╭─ GIVEN INFORMATION

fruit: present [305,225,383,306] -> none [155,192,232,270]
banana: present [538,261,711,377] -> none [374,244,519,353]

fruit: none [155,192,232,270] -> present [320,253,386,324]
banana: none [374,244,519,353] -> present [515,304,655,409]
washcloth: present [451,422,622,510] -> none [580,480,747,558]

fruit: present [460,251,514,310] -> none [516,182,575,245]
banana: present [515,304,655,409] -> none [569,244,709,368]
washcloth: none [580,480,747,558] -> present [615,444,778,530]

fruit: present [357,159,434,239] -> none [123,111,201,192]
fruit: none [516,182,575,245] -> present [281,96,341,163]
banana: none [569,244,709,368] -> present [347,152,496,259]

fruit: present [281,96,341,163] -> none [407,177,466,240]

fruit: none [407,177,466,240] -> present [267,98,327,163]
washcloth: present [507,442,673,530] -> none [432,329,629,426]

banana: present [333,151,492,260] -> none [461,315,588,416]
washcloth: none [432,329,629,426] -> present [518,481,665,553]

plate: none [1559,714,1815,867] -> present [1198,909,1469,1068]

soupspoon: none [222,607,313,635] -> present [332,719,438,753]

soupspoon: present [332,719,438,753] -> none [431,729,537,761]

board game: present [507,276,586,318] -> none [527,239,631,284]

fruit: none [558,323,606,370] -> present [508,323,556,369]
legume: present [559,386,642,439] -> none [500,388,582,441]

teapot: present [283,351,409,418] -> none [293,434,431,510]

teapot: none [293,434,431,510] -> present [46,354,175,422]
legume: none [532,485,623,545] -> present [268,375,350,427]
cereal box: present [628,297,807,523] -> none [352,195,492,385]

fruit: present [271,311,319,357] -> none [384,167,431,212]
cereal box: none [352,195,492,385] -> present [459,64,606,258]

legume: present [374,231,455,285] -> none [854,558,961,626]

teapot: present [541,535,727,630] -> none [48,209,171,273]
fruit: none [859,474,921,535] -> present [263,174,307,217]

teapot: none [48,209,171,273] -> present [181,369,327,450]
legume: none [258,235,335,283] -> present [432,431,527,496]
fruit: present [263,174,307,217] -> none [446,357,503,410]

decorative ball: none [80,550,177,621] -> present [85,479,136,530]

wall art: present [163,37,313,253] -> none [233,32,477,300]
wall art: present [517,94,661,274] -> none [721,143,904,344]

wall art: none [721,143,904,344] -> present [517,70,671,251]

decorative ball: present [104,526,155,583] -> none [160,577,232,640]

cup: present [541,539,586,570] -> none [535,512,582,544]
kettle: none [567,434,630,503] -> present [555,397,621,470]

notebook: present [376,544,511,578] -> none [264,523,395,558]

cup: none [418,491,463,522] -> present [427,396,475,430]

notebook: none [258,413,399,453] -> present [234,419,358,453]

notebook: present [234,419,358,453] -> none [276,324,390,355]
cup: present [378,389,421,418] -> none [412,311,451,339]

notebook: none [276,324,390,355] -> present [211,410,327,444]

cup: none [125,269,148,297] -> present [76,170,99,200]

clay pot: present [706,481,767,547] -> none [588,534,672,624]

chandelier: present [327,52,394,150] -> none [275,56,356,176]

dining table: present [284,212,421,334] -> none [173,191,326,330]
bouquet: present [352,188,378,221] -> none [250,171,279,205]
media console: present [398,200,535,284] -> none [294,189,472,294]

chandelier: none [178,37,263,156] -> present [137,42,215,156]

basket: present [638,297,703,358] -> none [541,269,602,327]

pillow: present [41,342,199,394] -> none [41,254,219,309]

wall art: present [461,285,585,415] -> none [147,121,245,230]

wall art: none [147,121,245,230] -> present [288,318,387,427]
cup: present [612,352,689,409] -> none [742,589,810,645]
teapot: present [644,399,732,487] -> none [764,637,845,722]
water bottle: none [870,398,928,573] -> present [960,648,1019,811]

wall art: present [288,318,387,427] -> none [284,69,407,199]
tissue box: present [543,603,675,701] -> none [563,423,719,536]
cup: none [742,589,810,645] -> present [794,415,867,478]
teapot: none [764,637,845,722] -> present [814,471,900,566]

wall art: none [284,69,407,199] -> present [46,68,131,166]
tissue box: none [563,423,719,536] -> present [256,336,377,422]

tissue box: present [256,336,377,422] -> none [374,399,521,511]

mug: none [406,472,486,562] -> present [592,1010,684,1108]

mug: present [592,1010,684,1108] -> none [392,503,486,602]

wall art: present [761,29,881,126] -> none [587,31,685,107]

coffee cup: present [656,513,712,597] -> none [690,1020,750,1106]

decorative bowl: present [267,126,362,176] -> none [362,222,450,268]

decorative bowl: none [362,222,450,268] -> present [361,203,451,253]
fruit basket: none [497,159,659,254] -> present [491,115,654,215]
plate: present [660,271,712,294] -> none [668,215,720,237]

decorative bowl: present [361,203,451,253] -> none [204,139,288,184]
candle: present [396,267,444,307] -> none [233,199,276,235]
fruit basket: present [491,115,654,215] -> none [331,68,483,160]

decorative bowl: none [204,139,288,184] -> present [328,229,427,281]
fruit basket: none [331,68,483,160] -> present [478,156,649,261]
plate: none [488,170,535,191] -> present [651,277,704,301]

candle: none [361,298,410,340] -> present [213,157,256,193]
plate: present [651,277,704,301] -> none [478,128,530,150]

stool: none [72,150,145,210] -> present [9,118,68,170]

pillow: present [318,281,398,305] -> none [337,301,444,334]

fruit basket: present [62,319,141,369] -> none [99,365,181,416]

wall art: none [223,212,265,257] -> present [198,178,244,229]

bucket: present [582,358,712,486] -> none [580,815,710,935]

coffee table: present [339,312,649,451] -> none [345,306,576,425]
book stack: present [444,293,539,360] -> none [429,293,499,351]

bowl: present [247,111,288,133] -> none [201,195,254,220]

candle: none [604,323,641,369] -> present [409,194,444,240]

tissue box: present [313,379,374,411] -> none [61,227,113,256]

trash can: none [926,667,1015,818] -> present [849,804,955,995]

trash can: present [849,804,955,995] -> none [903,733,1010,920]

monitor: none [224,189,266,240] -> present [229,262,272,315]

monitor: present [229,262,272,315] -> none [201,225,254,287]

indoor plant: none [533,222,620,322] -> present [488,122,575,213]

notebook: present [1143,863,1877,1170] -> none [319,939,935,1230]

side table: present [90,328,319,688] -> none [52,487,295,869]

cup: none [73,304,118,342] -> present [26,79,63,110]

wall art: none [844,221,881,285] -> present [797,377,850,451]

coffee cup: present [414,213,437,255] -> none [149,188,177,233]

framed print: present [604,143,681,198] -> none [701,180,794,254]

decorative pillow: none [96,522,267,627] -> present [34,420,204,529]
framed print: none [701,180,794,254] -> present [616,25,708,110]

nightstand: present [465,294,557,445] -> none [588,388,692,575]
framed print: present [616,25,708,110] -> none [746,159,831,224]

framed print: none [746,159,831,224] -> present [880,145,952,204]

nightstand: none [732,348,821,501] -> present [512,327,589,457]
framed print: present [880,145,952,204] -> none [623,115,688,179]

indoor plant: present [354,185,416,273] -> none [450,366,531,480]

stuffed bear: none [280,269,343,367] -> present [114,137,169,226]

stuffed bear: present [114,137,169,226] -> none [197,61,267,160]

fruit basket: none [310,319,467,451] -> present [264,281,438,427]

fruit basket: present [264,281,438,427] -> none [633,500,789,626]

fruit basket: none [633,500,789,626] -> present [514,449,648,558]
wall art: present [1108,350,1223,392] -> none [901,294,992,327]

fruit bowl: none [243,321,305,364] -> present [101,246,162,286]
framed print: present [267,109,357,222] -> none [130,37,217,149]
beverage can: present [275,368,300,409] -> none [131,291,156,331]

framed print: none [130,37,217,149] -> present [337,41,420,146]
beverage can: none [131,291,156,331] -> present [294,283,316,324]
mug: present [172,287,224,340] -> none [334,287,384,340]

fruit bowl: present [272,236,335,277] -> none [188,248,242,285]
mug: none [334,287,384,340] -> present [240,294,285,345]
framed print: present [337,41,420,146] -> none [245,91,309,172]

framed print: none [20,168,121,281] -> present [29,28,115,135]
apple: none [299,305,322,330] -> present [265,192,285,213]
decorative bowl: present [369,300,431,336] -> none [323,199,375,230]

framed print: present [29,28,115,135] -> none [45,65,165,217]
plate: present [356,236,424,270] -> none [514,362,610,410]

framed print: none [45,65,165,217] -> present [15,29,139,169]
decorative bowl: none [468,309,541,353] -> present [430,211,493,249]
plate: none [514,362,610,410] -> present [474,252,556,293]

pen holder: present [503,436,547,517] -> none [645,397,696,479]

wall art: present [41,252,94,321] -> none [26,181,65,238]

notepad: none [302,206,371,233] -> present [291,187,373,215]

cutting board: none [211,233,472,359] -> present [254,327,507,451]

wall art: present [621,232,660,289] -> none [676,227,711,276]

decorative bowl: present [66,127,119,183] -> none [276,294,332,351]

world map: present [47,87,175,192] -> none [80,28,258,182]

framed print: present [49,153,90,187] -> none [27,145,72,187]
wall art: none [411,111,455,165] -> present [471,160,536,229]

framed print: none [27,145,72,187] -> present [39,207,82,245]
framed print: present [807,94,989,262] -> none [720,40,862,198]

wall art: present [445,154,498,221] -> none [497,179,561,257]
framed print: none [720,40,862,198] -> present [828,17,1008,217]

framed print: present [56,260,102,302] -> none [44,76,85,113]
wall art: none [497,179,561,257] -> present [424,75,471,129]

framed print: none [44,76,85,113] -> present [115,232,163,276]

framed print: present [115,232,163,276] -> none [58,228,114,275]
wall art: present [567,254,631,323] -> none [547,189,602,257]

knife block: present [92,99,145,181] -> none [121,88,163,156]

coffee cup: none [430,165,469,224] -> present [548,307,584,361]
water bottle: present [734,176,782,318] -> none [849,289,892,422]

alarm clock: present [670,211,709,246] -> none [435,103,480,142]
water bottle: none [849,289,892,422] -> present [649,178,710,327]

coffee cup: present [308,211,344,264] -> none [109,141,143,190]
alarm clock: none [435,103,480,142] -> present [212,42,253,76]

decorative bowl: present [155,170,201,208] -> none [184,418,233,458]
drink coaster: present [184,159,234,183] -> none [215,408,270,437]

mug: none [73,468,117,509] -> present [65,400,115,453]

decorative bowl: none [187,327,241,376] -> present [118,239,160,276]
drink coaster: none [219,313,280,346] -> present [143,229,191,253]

╰─

● INSTRUCTIONS FOR THE TASK
All lines above between those holding "banana: present [538,261,711,377]" and "banana: present [515,304,655,409]", inclusive, must be set down unchanged, and no other line may be included.

● FINISHED EXERCISE
banana: present [538,261,711,377] -> none [374,244,519,353]

fruit: none [155,192,232,270] -> present [320,253,386,324]
banana: none [374,244,519,353] -> present [515,304,655,409]
washcloth: present [451,422,622,510] -> none [580,480,747,558]

fruit: present [460,251,514,310] -> none [516,182,575,245]
banana: present [515,304,655,409] -> none [569,244,709,368]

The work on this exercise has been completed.